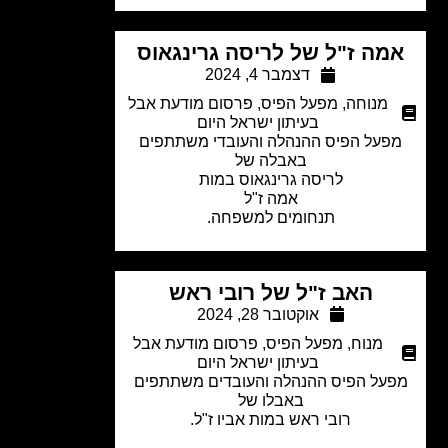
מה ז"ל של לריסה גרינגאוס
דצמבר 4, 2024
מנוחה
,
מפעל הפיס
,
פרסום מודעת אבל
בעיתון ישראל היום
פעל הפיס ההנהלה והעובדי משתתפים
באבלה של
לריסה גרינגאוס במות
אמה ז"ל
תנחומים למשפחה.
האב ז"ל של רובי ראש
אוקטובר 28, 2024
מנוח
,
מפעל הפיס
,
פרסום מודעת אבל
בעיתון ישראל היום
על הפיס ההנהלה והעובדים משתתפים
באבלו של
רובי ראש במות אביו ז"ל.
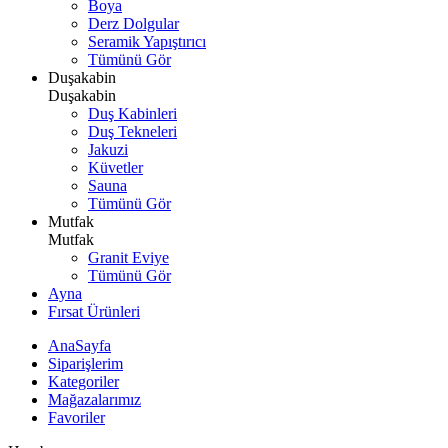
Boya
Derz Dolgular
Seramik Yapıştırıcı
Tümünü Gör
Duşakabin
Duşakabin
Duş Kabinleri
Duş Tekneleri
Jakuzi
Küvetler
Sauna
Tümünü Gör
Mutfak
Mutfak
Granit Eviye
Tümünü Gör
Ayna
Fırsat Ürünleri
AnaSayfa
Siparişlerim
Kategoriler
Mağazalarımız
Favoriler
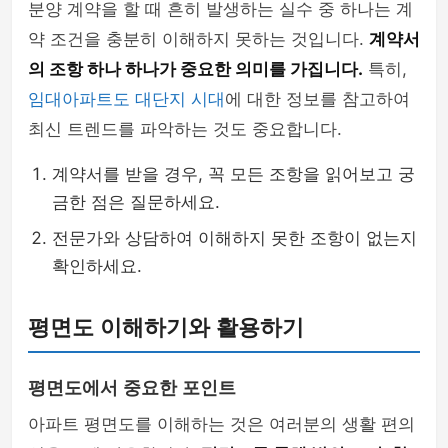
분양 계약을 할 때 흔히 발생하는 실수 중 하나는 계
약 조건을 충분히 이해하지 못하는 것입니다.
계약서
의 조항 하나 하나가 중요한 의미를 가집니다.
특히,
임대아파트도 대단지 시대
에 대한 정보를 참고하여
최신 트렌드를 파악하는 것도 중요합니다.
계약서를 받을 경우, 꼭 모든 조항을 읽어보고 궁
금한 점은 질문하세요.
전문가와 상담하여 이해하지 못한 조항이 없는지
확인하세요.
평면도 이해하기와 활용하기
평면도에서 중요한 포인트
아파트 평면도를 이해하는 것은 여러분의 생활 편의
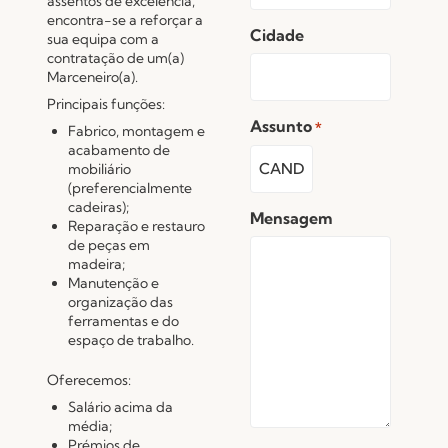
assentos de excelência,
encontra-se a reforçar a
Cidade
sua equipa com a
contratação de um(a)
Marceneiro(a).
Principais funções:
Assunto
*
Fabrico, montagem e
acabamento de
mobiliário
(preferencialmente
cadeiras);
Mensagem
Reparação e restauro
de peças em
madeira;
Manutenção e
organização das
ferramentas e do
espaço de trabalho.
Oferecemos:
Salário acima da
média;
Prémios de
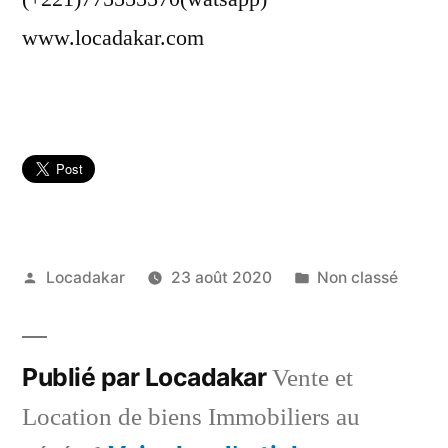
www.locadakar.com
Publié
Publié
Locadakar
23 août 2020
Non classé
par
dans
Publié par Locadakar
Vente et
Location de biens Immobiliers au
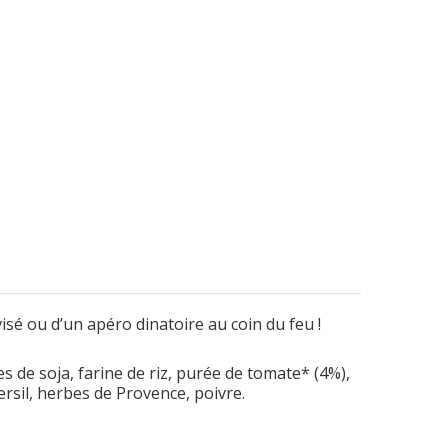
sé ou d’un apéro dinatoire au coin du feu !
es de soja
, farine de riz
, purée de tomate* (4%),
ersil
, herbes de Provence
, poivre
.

——————

### EXERCISE INSTRUCTIONS
Give again the lines of the listing above that run from the one with "על הפיס ההנהלה והעובדים משתתפים" up to and including the one with "계약서를 받을 경우, 꼭 모든 조항을 읽어보고 궁". Keep them exact and omit the pictures.

### REPLY TO THE TASK
על הפיס ההנהלה והעובדים משתתפים
באבלו של
רובי ראש במות אביו ז"ל.
Boya
Derz Dolgular
Seramik Yapıştırıcı
Tümünü Gör
Duşakabin
Duşakabin
Duş Kabinleri
Duş Tekneleri
Jakuzi
Küvetler
Sauna
Tümünü Gör
Mutfak
Mutfak
Granit Eviye
Tümünü Gör
Ayna
Fırsat Ürünleri
AnaSayfa
Siparişlerim
Kategoriler
Mağazalarımız
Favoriler
분양 계약을 할 때 흔히 발생하는 실수 중 하나는 계
약 조건을 충분히 이해하지 못하는 것입니다.
계약서
의 조항 하나 하나가 중요한 의미를 가집니다.
특히,
임대아파트도 대단지 시대
에 대한 정보를 참고하여
최신 트렌드를 파악하는 것도 중요합니다.
계약서를 받을 경우, 꼭 모든 조항을 읽어보고 궁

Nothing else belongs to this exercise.